Want More Power To The People? Choose Capitalism

Want More Power To The People? Choose Capitalism

Capitalism encourages people to improve their lives by satisfying others’ needs and desires, by providing things other people want at a price they can pay.
Andy Pudzer
By

The debate between capitalism and socialism is at least partly a debate over morality. The left claims benevolent socialism is necessary to protect the masses from the immorality of capitalist greed. Much of America’s youth appears to be buying into this myth.

A recent Gallup poll found that young Americans were actually more positive about socialism (51 percent) than about capitalism (45 percent). The percentage of young Americans with a positive view of capitalism has declined 23 points since 2010, when 68 percent viewed capitalism positively. That’s not surprising, given that most of these young people have been educated in a system controlled by progressives and fed leftist ideology as entertainment.

Filmmaker Oliver Stone personified the progressive notion of capitalist greed in the 1987 movie “Wall Street,” in which his character, Gordon Gekko—the Left’s stereotype of a capitalist—utters the phrase “Greed is good.” But, outside Hollywood, greed is not good, and capitalism is not based on greed. To the contrary, capitalism encourages people to improve their lives by satisfying others’ needs and desires, by providing the products or services that other people want at a price they can pay.

There’s a reason for the business mantra “the customer is always right.” To be a successful capitalist, you have to shift your focus outward, to the consumer. When I was the CEO of CKR Restaurants, Inc., the owner of the Carl’s Jr. and Hardee’s restaurant chains, we spent millions of dollars every year trying to determine exactly what consumers wanted. Under capitalism, knowing what your customers want and offering it to them at an affordable price is the key to success. In fact, it’s the key to survival.

Capitalism is a kind of economic democracy, where consumers vote with every dollar they spend, determining which businesses succeed and fail. Look at the thousands of products in your local grocery store, shopping mall, or on Amazon, all vying for your attention. These products represent entrepreneurs striving to meet your needs as the way to achieve their own success. That may not be purely altruistic conduct, since capitalism depends on the desire of people to better their own lives, but it channels that natural desire into focusing on the opinions and preferences of a broad class of consumers.

In a socialist economy, rather than meeting the needs of others, you improve your life by getting more for yourself from the limited supply of goods, services, or benefits the government either makes or allows others to make available.

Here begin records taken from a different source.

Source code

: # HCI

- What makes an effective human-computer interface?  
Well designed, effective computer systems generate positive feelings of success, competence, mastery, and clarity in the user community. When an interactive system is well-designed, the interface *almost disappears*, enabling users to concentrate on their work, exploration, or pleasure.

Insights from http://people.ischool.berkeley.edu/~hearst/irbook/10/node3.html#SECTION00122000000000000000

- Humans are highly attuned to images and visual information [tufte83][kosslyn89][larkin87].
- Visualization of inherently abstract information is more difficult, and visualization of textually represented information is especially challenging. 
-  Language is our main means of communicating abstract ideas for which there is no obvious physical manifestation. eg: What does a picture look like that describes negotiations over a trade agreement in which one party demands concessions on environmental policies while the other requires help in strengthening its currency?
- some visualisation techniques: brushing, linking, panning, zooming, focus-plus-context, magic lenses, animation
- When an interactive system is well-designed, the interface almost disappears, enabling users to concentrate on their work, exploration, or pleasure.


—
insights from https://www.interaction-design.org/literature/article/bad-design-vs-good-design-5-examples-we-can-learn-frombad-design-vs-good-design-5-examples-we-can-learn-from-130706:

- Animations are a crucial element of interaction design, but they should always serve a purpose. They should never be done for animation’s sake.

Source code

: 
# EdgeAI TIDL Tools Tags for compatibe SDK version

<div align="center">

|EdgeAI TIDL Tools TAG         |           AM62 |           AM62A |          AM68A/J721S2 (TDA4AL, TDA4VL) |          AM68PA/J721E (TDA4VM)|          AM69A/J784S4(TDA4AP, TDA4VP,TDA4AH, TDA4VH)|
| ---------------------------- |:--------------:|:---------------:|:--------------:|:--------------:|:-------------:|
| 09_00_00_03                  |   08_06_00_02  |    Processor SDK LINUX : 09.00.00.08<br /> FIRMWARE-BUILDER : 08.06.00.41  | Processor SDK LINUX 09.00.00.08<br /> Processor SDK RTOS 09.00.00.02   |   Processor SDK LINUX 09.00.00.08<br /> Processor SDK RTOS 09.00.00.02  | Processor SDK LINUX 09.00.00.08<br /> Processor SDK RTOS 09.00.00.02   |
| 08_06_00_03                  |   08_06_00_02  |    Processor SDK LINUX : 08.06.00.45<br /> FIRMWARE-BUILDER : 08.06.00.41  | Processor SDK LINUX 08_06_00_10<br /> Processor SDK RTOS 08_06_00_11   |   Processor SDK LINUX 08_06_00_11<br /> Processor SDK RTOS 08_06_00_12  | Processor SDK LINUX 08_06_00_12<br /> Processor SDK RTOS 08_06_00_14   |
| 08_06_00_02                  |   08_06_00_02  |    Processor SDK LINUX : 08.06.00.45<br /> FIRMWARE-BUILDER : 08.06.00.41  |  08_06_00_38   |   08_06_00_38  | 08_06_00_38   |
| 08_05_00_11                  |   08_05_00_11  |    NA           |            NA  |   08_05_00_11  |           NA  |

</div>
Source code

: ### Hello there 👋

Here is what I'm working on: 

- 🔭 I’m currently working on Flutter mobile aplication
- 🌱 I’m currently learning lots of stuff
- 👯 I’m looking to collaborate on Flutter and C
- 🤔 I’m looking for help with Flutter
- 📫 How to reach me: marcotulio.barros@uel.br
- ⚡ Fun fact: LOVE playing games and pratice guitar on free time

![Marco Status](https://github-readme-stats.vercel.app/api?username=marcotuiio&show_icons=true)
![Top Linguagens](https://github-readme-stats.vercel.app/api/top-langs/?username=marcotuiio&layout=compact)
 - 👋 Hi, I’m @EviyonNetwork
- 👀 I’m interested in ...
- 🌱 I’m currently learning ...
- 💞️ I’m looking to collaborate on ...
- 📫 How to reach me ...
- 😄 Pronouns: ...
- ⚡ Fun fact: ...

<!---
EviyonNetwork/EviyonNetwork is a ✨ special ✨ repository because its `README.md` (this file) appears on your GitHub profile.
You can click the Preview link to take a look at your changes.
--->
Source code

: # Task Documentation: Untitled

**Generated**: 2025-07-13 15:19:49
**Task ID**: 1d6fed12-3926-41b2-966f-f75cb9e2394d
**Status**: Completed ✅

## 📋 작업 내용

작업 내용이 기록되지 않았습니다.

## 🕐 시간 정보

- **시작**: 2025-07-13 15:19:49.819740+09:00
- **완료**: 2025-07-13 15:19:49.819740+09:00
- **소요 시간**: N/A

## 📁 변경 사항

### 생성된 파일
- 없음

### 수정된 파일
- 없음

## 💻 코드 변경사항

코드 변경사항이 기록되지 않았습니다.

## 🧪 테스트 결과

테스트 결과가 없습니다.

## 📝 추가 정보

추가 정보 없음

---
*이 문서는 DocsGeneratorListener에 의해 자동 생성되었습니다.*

Whether you get those goods depends on how well you please the political elites. People who are willing and able to make themselves useful to the powerful get special privileges, and since socialist systems produce so little wealth, everyone who is neither useful nor well connected stands in the inevitable bread line or waits her turn for gasoline.

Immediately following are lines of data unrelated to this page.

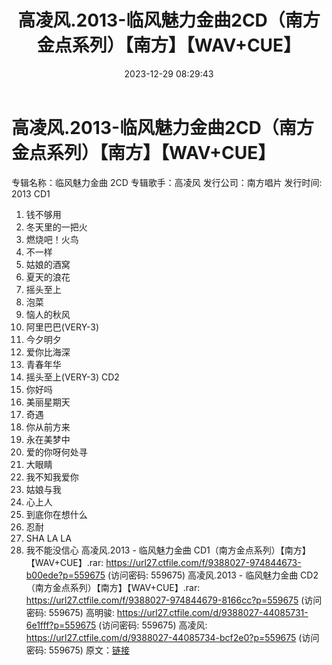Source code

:﻿---
title: 高凌风.2013-临风魅力金曲2CD（南方金点系列）【南方】【WAV+CUE】
date: 2023-12-29 08:29:43
categories: WAV车载音乐、镜像
tags: 华语中文
---
# 高凌风.2013-临风魅力金曲2CD（南方金点系列）【南方】【WAV+CUE】

专辑名称：临风魅力金曲 2CD
专辑歌手：高凌风
发行公司：南方唱片
发行时间: 2013
CD1
01. 钱不够用
02. 冬天里的一把火
03. 燃烧吧！火鸟
04. 不一样
05. 姑娘的酒窝
06. 夏天的浪花
07. 摇头至上
08. 泡菜
09. 恼人的秋风
10. 阿里巴巴(VERY-3)
11. 今夕明夕
12. 爱你比海深
13. 青春年华
14. 摇头至上(VERY-3)
CD2
01. 你好吗
02. 美丽星期天
03. 奇遇
04. 你从前方来
05. 永在美梦中
06. 爱的你呀何处寻
07. 大眼睛
08. 我不知我爱你
09. 姑娘与我
10. 心上人
11. 到底你在想什么
12. 忍耐
13. SHA LA LA
14. 我不能没信心
高凌风.2013 - 临风魅力金曲 CD1（南方金点系列）【南方】【WAV+CUE】.rar: https://url27.ctfile.com/f/9388027-974844673-b00ede?p=559675
(访问密码: 559675)
高凌风.2013 - 临风魅力金曲 CD2（南方金点系列）【南方】【WAV+CUE】.rar: https://url27.ctfile.com/f/9388027-974844679-8166cc?p=559675
(访问密码: 559675)
高明骏: https://url27.ctfile.com/d/9388027-44085731-6e1fff?p=559675
(访问密码: 559675)
高凌风: https://url27.ctfile.com/d/9388027-44085734-bcf2e0?p=559675
(访问密码: 559675)
原文：[链接](https://blog.sina.com.cn/s/blog_1647c7e760103140j.html)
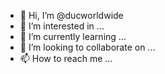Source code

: - 👋 Hi, I’m @ducworldwide
- 👀 I’m interested in ...
- 🌱 I’m currently learning ...
- 💞️ I’m looking to collaborate on ...
- 📫 How to reach me ...

<!---
ducworldwide/ducworldwide is a ✨ special ✨ repository because its `README.md` (this file) appears on your GitHub profile.
You can click the Preview link to take a look at your changes.
--->
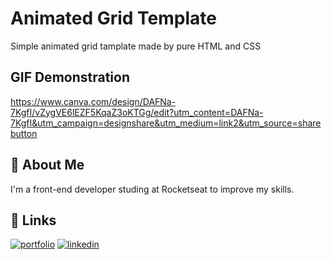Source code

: 
# Animated Grid Template   

Simple animated grid tamplate made by pure HTML and CSS


## GIF Demonstration

https://www.canva.com/design/DAFNa-7KgfI/vZygVE6lEZF5KqaZ3oKTGg/edit?utm_content=DAFNa-7KgfI&utm_campaign=designshare&utm_medium=link2&utm_source=sharebutton

## 🚀 About Me
I'm a front-end developer studing at Rocketseat to improve my skills.



## 🔗 Links
[![portfolio](https://img.shields.io/badge/my_portfolio-000?style=for-the-badge&logo=ko-fi&logoColor=white)](https://github.com/GabrielLoures?tab=repositories)
[![linkedin](https://img.shields.io/badge/linkedin-0A66C2?style=for-the-badge&logo=linkedin&logoColor=white)](https://www.linkedin.com/in/gabriel-matheus-loures-ribeiro-07a453b8/)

In Venezuela today, under socialism there is a shortage of almost every basic consumer product. But you can bet that Venezuelan President Nicolas Maduro’s inner circle of friends, and the army troops that keep them in power, can get whatever they want. That’s the “benevolence” of socialism.

To distract from socialism’s history of failure, its proponents point to Nordic countries, Denmark in particular, where they claim that a new form of Democratic socialism has succeeded. But Denmark is not a socialist state. Rather, Denmark is a free market economy with an expanded welfare system.

You can argue about the costs of such a system and the point at which it reduces individual initiative, thus doing more harm than good. The Danes have been debating exactly those issues for years. But only a capitalist free market economy can produce the wealth necessary to sustain such programs.

In a 2015 speech at Harvard University, Denmark’s prime minister stated: “I know that some people in the U.S. associate the Nordic model with some sort of socialism, therefore I would like to make one thing clear. Denmark is far from a socialist planned economy. Denmark is a market economy.” In 2016, a noted Danish economist told CNN that Denmark’s major political parties would oppose many of democratic socialist Sen. Bernie Sanders’ regulatory policies “as being too leftist.”

Rather than a heavily regulated socialist economy, the Heritage Foundation/Wall Street Journal’s 2018 Index of Economic Freedom ranks Denmark the 12th most economically free nation in the world, well ahead of the United States at 18th. It’s no coincidence that the impoverished socialist nations Cuba, Venezuela, and North Korea are listed as numbers 178, 179, and 180 out of the 180 nations the index ranks.

I have good news for young Americans today. Despite what you’ve been taught, the economic system in which you live is the best system ever devised for the poor and the marginalized. It gives them power, creates the opportunities that make them prosperous, and encourages everyone who wants to get ahead to satisfy the needs of others.

That system is currently driving a tremendous economic surge, lifting Americans from every class and race into a better life. It’s called capitalism.

Andrew F. Puzder is author of "The Capitalist Comeback," the former CEO of CKE Restaurants Holdings, Inc., a policy advisor to America First Policies, and a member of the Job Creators Network.